» TÂCHES DEMANDÉES:
1) Extrayez du texte sur les comédiennes et leurs protecteurs le passage situé entre « Aurélien Scholl, par » et « chaque aventure licencieuse. », ces deux bornes incluses.
2) Repérez dans les entrées toutes les lignes où figure le mot « diamond », puis recopiez-les. La casse doit être respectée.

» TEXTE PROPOSÉ:
:::::
C’est un fait : le bourgeois se devait de mépriser la prostituée des rues, en revanche il aimait se montrer au bras d’une danseuse, d’une chanteuse ou d’une comédienne. Ces femmes flattaient son ego. Elles étaient belles, élégantes, drôles, parfois canailles : le paradis pour ces hommes beaucoup moins austères que l’image véhiculée par les historiens et autres intellectuels médiatisés.

Aurélien Scholl, par exemple, aimait collectionner les actrices, elles lui inspiraient ses romans ou ses nouvelles : « ça fera de la copie ! » s’exclamait-il après chaque aventure licencieuse.

Quant à Jules Janin, jeune homme ou homme mûr , il profitait de sa position de critique réputé et écouté pour réclamer sa petite récompense.
Si l’on garde encore des illusions sur le métier de comédienne, Marie Colombier, 1er prix de tragédie en 1863, se charge de nous ouvrir les yeux. Dans ses Mémoires, elle écrit : » Le Conservatoire d’alors présentait une physionomie toute particulière que lui ont fait perdre depuis nos mœurs nouvelles, plus pratiques qu’élégantes. L’inévitable commerce de la galanterie s’y relevait par un certain ton de convenance, et par le mystère décent dont il s’environnait. Au lieu d’avoir comme aujourd’hui de simples commanditaires, dont le rôle se .borne à verser des mensualités plus ou moins opulentes, les jeunes personnes avaient des protecteurs âgés, sérieux, presque toujours en possession de situations importantes et de charges à la Cour elles passaient pour leurs pupilles, et les réalités de l’amour étaient déguisées pour le public sous cette demi-paternité. Maréchaux,amiraux, officiers de la maison impériale, ces « protecteurs » étaient, pour les futures actrices, beaucoup plus et beaucoup mieux que les bailleurs de fonds qui les ont remplacés. Ils facilitaient à leurs aimables filleules, par leurs hautes influences, les progrès de la carrière dramatique, et les suivaient de leur sollicitude depuis le Conservatoire jusqu’à la Comédie-Française. Ils se chargeaient de leur avenir artistique, en même temps qu’ils subvenaient aux nécessités matérielles du présent. Au reste, cette protection était fort peu coûteuse. Les élèves du Conservatoire avaient encore un peu de l’âme de la grisette, et se comportaient envers leurs nobles parrains, dans la question d’argent, avec un désintéressement qui paraîtrait à la génération suivante d’une naïveté bien surannée. Ces petites Célimènes acceptaient, pour quinze louis par mois et quelquefois moins, d’ensoleiller la vieillesse d’un héros chevronné d’Afrique ou de Magenta. On ne les avait point instruites à détailler leurs sourires le plus cher possible, et la culture de ces jeunes fleurs de théâtre n’était pas une distraction ruineuse pour les vieux guerriers. Ils y trouvaient à la fois des avantages économiques et la satisfaction de cet instinct moitié paternel, moitié pervers, qui fait rechercher par les Arnolphe quinquagénaires les Agnès de dix-sept ans. » Au moins Marie Colombier, et il faut le reconnaître comme beaucoup d’autres de ces congénères, était franche et estimait qu’elle n’avait pas, cette « insigne putain bien connue » selon Goncourt, à mentir sur ce qui permettait à ces jeunes filles de réussir.
:::::
» DONNÉES FOURNIES:

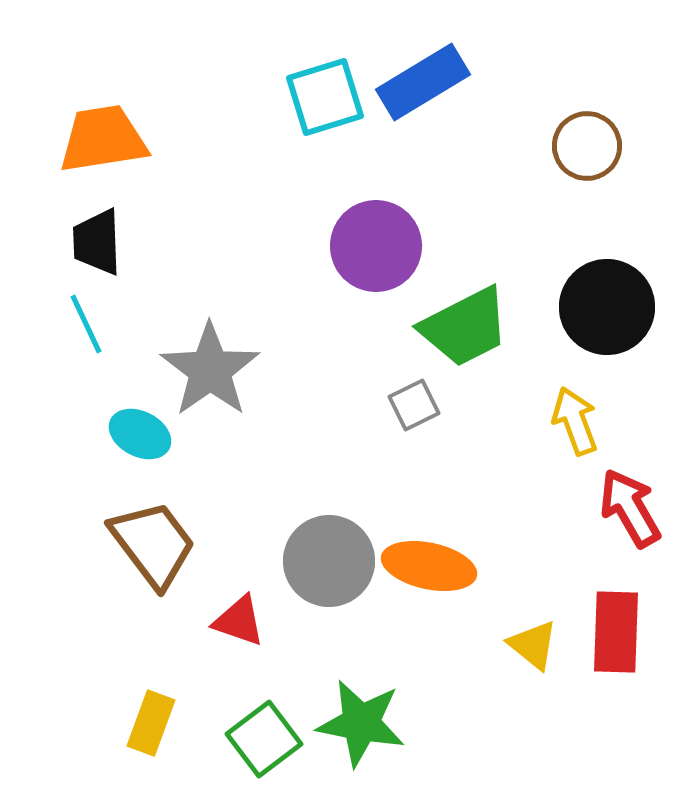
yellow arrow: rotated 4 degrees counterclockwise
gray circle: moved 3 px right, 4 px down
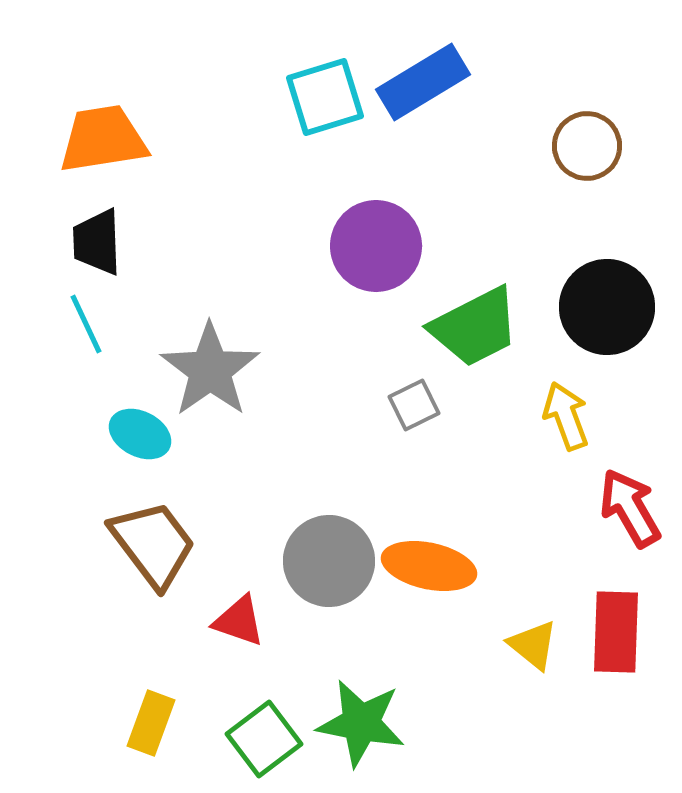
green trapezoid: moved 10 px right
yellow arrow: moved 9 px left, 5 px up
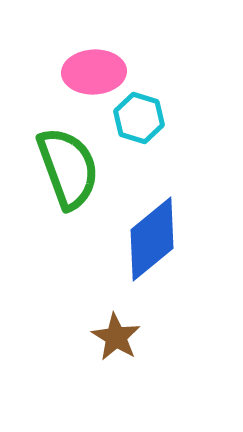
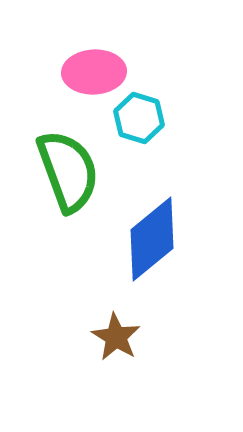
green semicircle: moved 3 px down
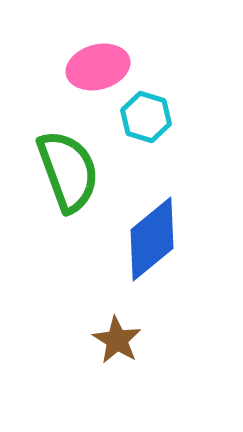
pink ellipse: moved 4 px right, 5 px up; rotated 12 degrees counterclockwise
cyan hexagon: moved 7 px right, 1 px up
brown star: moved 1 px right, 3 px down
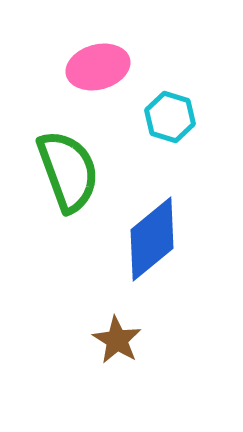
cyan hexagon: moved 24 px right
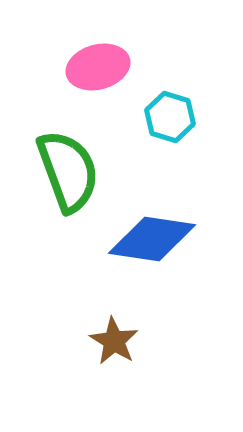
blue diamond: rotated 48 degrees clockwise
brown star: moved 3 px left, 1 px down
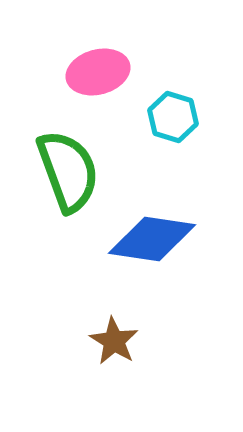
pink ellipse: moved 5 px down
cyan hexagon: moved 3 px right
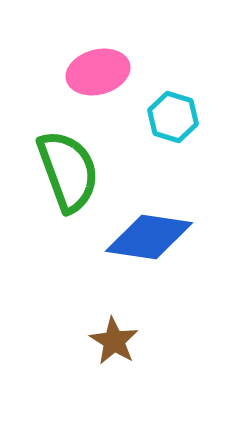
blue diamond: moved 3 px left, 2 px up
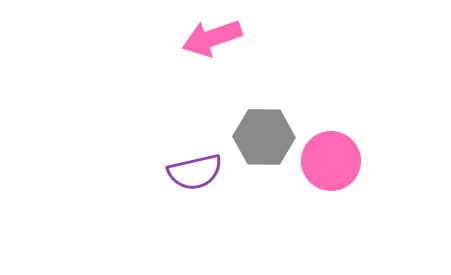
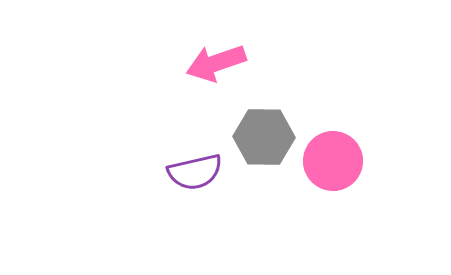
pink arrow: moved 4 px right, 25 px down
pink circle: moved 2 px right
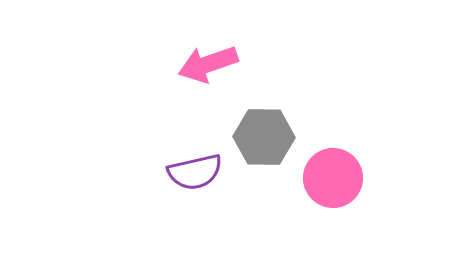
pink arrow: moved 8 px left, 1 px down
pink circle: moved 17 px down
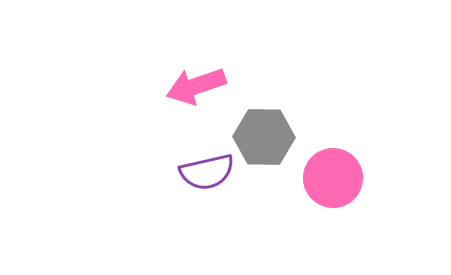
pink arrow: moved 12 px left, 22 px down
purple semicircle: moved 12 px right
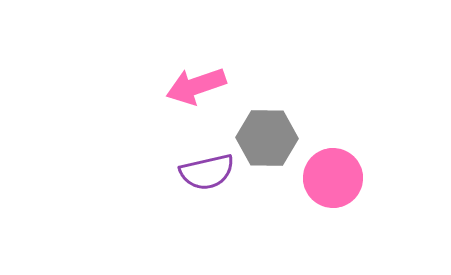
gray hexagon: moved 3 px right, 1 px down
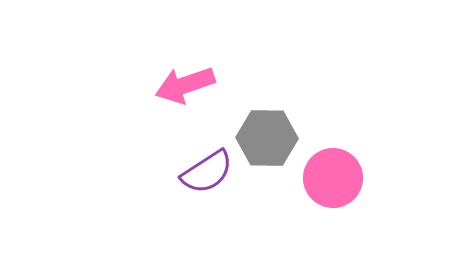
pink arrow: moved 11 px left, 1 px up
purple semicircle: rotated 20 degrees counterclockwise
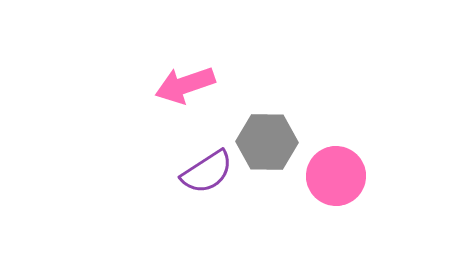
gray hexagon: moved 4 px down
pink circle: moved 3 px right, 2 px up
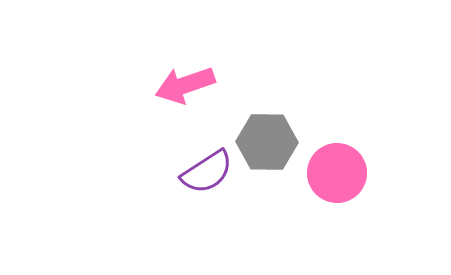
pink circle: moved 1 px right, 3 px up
:::::
» RÉPONSES DE L'EXERCICE:
1)
Aurélien Scholl, par exemple, aimait collectionner les actrices, elles lui inspiraient ses romans ou ses nouvelles : « ça fera de la copie ! » s’exclamait-il après chaque aventure licencieuse.

2)
blue diamond: rotated 48 degrees clockwise
blue diamond: moved 3 px left, 2 px up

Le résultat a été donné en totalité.